Halo is not a bad game. Or a great game. It's an average, and extremely overrated, game.
Halo 2 was worse. I haven't played 3, so I can't comment, but from what I've heard it's still not that great.
Most Halo haters who actually dislike the franchise don't dislike the games. They dislike...well...the franchise. The huge media boom over it, the thousands upon thousands of slavering fanboys, all ready to grab a sniper rifle and camp in a safe spot (camping remains the absolutely most cowardly tactic in a FPS game, ever, no matter what justification you use, with the sole exception of guarding a mission objective. And no, the levels' only sniper rifle spot is not a mission objective.)
A game that gets perfect scores from absolutely everyone should be great in all areas. This means that you should be able to squeeze lots of hours of fun out of it without using the internet, unless the game exists specifically and only FOR the internet (Battlefield series, MMOs, etc.). This is not the case with Halo.
The single player campaigns of Halo and Halo 2 are short, boring, simplistic and overall pretty darn disappointing.
The multiplayer is great? Sure, whatever.

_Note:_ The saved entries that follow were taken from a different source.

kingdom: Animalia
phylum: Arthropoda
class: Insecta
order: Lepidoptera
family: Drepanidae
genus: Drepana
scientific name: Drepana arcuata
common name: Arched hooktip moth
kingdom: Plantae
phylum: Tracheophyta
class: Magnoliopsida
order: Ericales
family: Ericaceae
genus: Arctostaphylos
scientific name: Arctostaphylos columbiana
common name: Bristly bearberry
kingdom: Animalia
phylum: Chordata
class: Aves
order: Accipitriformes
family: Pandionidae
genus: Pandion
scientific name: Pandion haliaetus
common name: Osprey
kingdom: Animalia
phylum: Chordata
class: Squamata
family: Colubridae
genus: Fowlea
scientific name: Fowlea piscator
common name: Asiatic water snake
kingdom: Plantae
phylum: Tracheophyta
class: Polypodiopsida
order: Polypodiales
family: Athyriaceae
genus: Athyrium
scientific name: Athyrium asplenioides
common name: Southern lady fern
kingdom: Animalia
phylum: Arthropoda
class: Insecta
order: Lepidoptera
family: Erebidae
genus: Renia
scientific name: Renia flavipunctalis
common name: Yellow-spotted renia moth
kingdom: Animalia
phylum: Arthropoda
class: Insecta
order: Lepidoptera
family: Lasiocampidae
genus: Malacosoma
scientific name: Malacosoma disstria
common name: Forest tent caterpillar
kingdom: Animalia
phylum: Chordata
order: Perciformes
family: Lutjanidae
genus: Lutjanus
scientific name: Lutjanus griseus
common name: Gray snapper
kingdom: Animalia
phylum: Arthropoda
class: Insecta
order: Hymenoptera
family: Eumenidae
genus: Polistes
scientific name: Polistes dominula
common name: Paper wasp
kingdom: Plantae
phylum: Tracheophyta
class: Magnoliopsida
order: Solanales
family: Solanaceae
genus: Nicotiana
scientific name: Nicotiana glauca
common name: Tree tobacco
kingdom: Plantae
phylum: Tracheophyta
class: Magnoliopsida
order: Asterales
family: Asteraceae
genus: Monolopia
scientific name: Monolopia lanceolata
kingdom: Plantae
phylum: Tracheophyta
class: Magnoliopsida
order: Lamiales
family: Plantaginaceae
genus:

Someone else said it. Halo is to the Xbox what Goldeneye was to the nintendo 64. A rather average and boring game that, because it's pretty funny to play with friends, got the rank of supermythological god-game by fans who simply cannot even consider seeing the faults.
Only Goldeneye DID add something relatively new, hit spots on enemies, and the enemy reacting to them.
And of course, someone else explained how Bungie didn't even try with the single player in Halo 2 and 3...
So, if they deliberately don't give two flying fucks about their single player campaign, why in the name of hades is it such a great game series? Because it lets you run around and shoot people? Like every other game ever?
A lot of Halo haters hate Halo just because it's trendy to do so. A lot of them hate Halo because they don't own a 360, or so it would seem.
In reality, it's more of the opposite. Most 360 owners are also rabid Halo fanboys, giving the 360, in the eyes of anyone who doesn't care about that console, an air of "That one thing that keeps dying to piss you off that has halo".
I, personally, don't mind Halo. The first game had an okay single player. The second game had a much worse single player. The third game, from what I heard, didn't improve on single player a single, itty bit.
And as Yahtzee says, maybe the multiplayer excuses it, but it'd have to teleport whores into the room before I (and a lot of other people with me) start caring.
I don't hate the Halo franchise because it's popular. I hate it because frankly, there are much, MUCH better games out there, even in the FPS genre, that deserve infinitely more praise.
I see the Halo fanboys' reasoning though, because frankly, if your only PC is pre-pentium (and used only to yell at Halo-haters) and you have a 360, I'm sure Halo 2 and 3 seem like great, wonderful, innovative FPS games. Anyone who played videogames before the original Halo came out however knows very well (or should) that frankly, it's not as great a series as it's cracked up to be. I honestly believe that without Halo, first person shooters worldwide would be better, more innovative, and more fun to play. (I mean single player, of course. Because if a game HAS single player, that is what I will measure it by, with the multiplayer at most adding two points to an "out of ten" score.)